Pues mátalo tú entonces, no quieras que yo cometa ese acto excesivo.
Veo ahora también que quien empuña la cosa negra junto a mi televisión encendida no es Luisa, ni tampoco Manolo Reyna con su nombre folklórico, sino alguien contratado y pagado para que la haga abatirse dos veces sobre mi frente, la palabra es un sicario, en la guerra tantos milicianos fueron así utilizados. Mi sicario golpea dos veces y golpea con desapasionamiento, y esa muerte ya no me parece justa, ni adecuada, ni desde luego piadosa, como suele serlo la vida y lo fue la mía. La cosa negra es un martillo con mango de madera y cabeza de hierro, un martillo vulgar y corriente. Es el de mi casa, lo reconozco.

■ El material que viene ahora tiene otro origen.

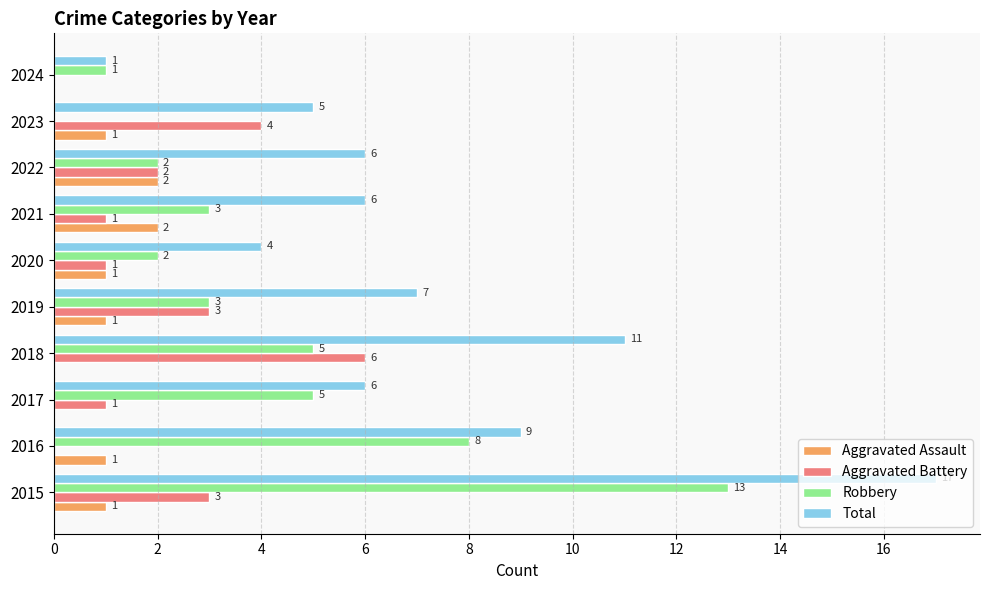

Read the Robbery value at 2015.

13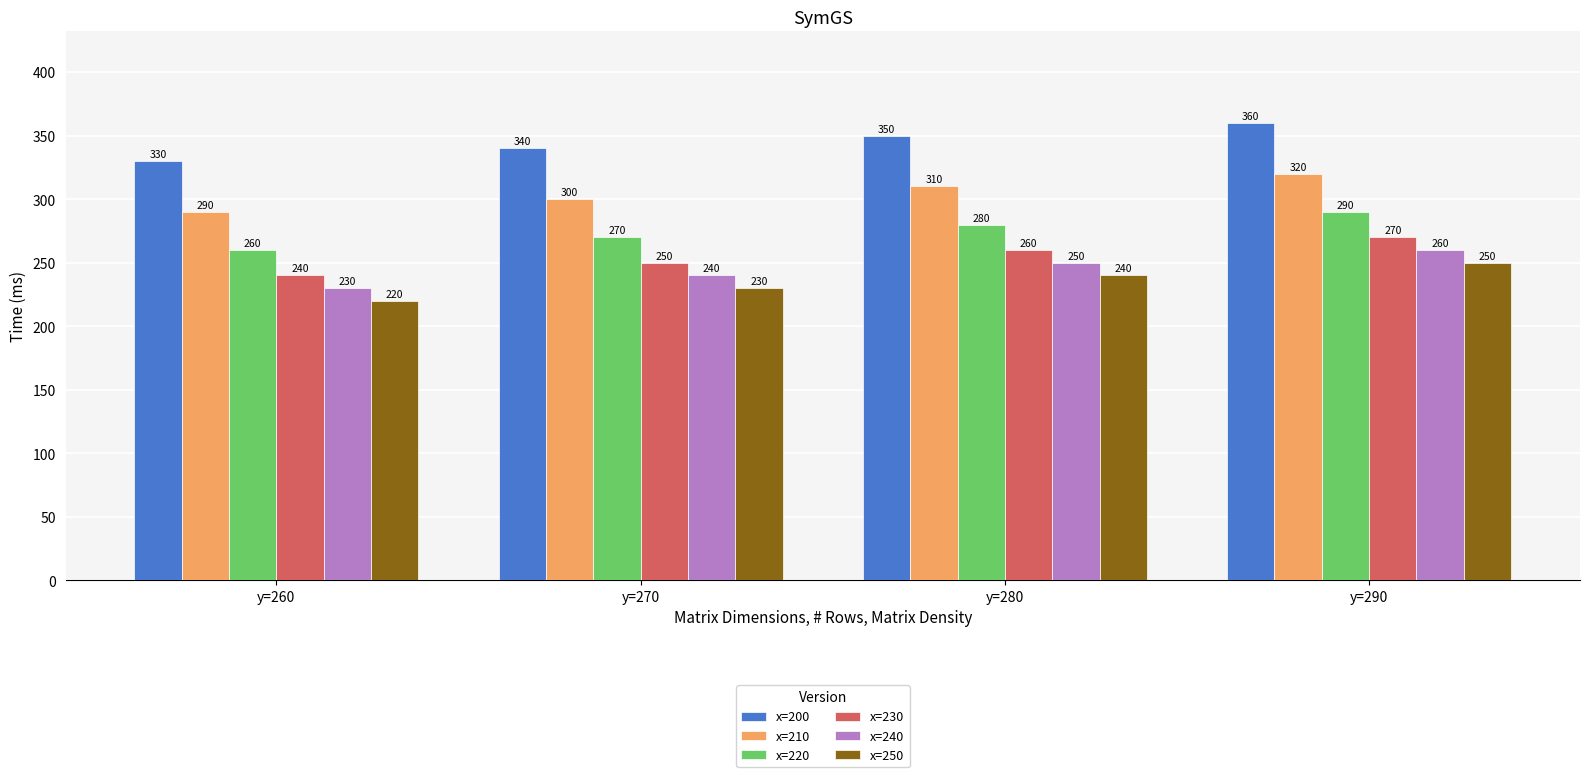

Reading left to right, list all the values displayed in this chart.

x=200: 330	340	350	360
x=210: 290	300	310	320
x=220: 260	270	280	290
x=230: 240	250	260	270
x=240: 230	240	250	260
x=250: 220	230	240	250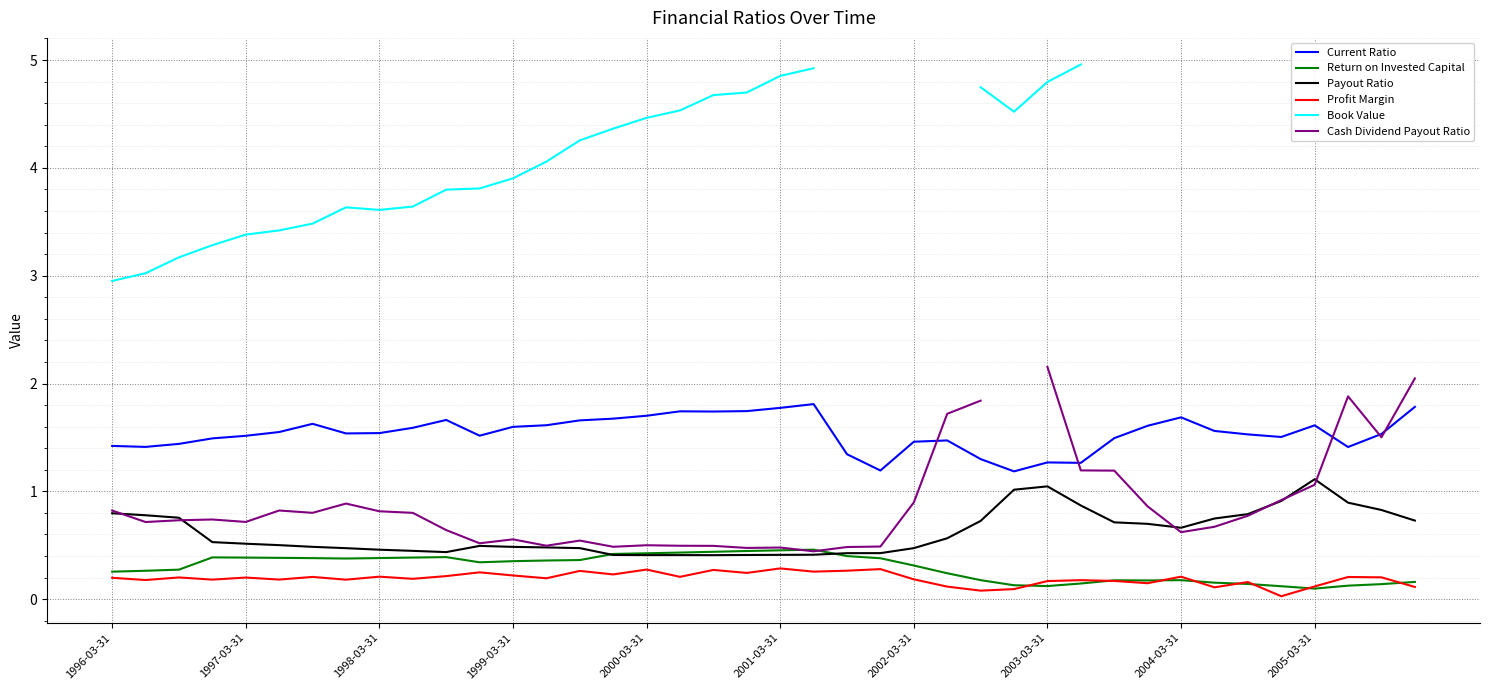

True or false: Profit Margin and Current Ratio intersect in this chart.

False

Allí donde el tiempo transcurre y fluye ya ha pasado mucho tiempo, tanto que no queda nadie de quienes conocí o traté, o padecí o quise. Cada uno de ellos, supongo, volverá sin ser percibido a ese espacio en el que se acumulan olvidados los tiempos y no verá allí más que a extraños, hombres y mujeres nuevos que creen, como los niños, que el mundo empezó con su nacimiento y para los que no tiene ningún sentido preguntarse por nuestra existencia pasada y barrida. Ahora Luisa recordará y sabrá cuanto no supo en vida ni tampoco en mi muerte. Yo no puedo hablar ahora de noches o días, todo está nivelado sin necesidad de esfuerzo ni de rutinas, en las que puedo decir que conocí sobre todo la tranquilidad y el contento: cuando fui mortal, hace ya tanto tiempo, allí donde todavía hay tiempo.